Agricultural Community Events Farmers Markets has given Cotatiís Thursday market a more inclusive and kid-friendly feel
The weekly Cotati Farmers Market has undergone some subtle changes since last year, and thus far, the reviews have been nothing but positive.
The biggest, and perhaps most notable, part of the makeover has been moving the vendors onto the grass in the park rather than them being on the street. It seems to have created a more inclusive atmosphere for the market.
“The most important change we’ve made is bringing the market into the park, into a place the kids can enjoy as well as the adults,” said Kelly Smith, Executive Director of Agricultural Community Events Farmers Markets, which has taken over operation of the entire Thursday night market from the Cotati Chamber of Commerce. “We have the market placed in front of the stage so the music is more a central part of the market where before it was a little dissected. I think that’s been a great benefit to the market.”
Feeling a little more safe
Melissa Casanova, an organic farmer and owner of Suchernova Farm, agreed with Smith. But she also had another reason for liking the changes.
“It’s in the grass, so it feels a little more safe,” Casanova said. “We can enjoy the musicians now, where as before, it was broken up a little bit. It’s a lot better, and there’s room to grow.”
ACEFM, a non-profit organization, also runs farmers markets in Santa Rosa, Marinwood, Petaluma, downtown Novato, Glen Ellen and Fairfax.
The Cotati Chamber of Commerce initially launched and operated the Thursday night market. But operating the weekly market became too big a burden for the Chamber of Commerce, which sought out ACEFM.
Chamber’s OK with changes
“This was a heavy load to carry, so we were really happy they took us up on this offer,” Chamber president Andre Morrow said. “We like the changes. We tried to make these changes about four years ago, but we got so much resistance to it because of the way we’d been doing it to make the change. When they talked to us about the possibility of doing this, we said, ‘go for it. It’ll be easier for you to make the change than it was for us.’”
The Cotati Chamber of Commerce holds the liquor license for the market and still sells beer and wine.
“We don’t get anything from the market, but we also don’t have to put out all the volunteer hours to put this thing on,” Morrow said. “Like I said, it was getting too much for a volunteer organization to take on by itself.”
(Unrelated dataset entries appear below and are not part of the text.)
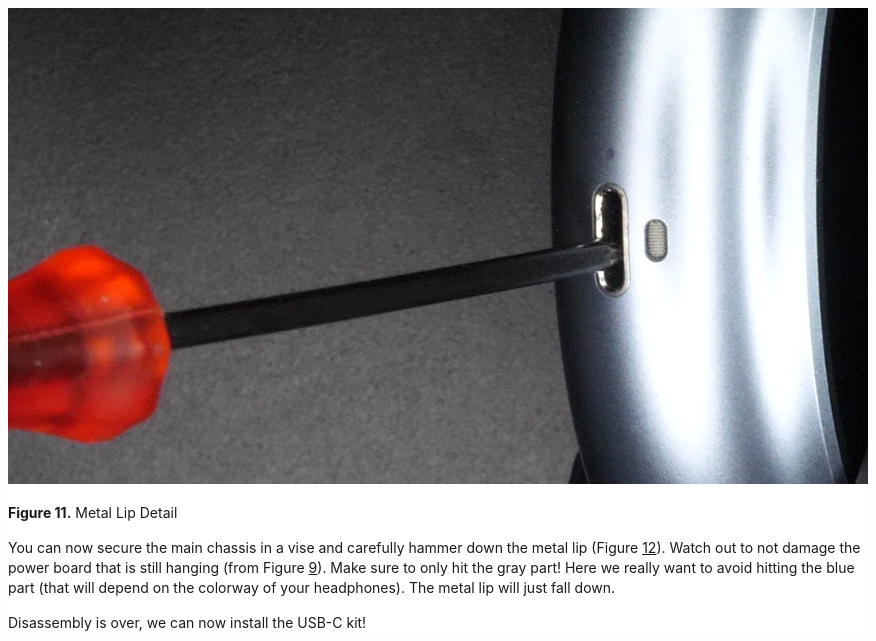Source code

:   ![Metal Lip Detail](pictures/metal-lip-detail.jpg)
  <figcaption><b>Figure 11.</b> Metal Lip Detail</figcaption>
</figure>

You can now secure the main chassis in a vise and carefully hammer down the metal lip (Figure [12](#metal-lip-hammer)). Watch out to not damage the power board that is still hanging (from Figure [9](#power-board-removal)). Make sure to only hit the gray part! Here we really want to avoid hitting the blue part (that will depend on the colorway of your headphones). The metal lip will just fall down.

Disassembly is over, we can now install the USB-C kit!

<figure markdown id="metal-lip-hammer">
One of the problems that has bogged down the Cotati market is a lack of attendance. In years past, it would not be too far of a stretch to say, outside of the vendors, one could count the number of people in the park at the Cotati market on one hand.
The Cotati market through the first three weeks still hasn’t drawn as many people as the Friday night farmers market in Rohnert Park, but vendors have noticed increasingly more foot traffic.
Foot traffic improves
“There’s definitely more traffic, and people seem to like it more,” Casanova said. “And when the people are happy, I’m happy.”
Jeff Whitford, of Bloomfield Bees Honey, said he hasn’t really noticed the changes. His vendor tent can be found at a number of markets in the county. He said it’s still the same small market and that foot traffic has been about the same. But a small market is something he doesn’t mind.
“It’s probably one of our smaller markets, but we like smaller markets because you get to meet the people more personally, so it’s a nicer more friendly atmosphere,” Whitford said.
Smith, along with ACEFM co-owner Jim Fenton, are still looking at ways to improve the market.
“We’d like to add in more local produce, local agriculture, add more vendors into the market so there’s more variety,” she said. “My expectations are for this market to flourish, to have people come and enjoy the local produce and the hot foods that are here, the ambiance of their own community and enjoy music in a safe child friendly environment.”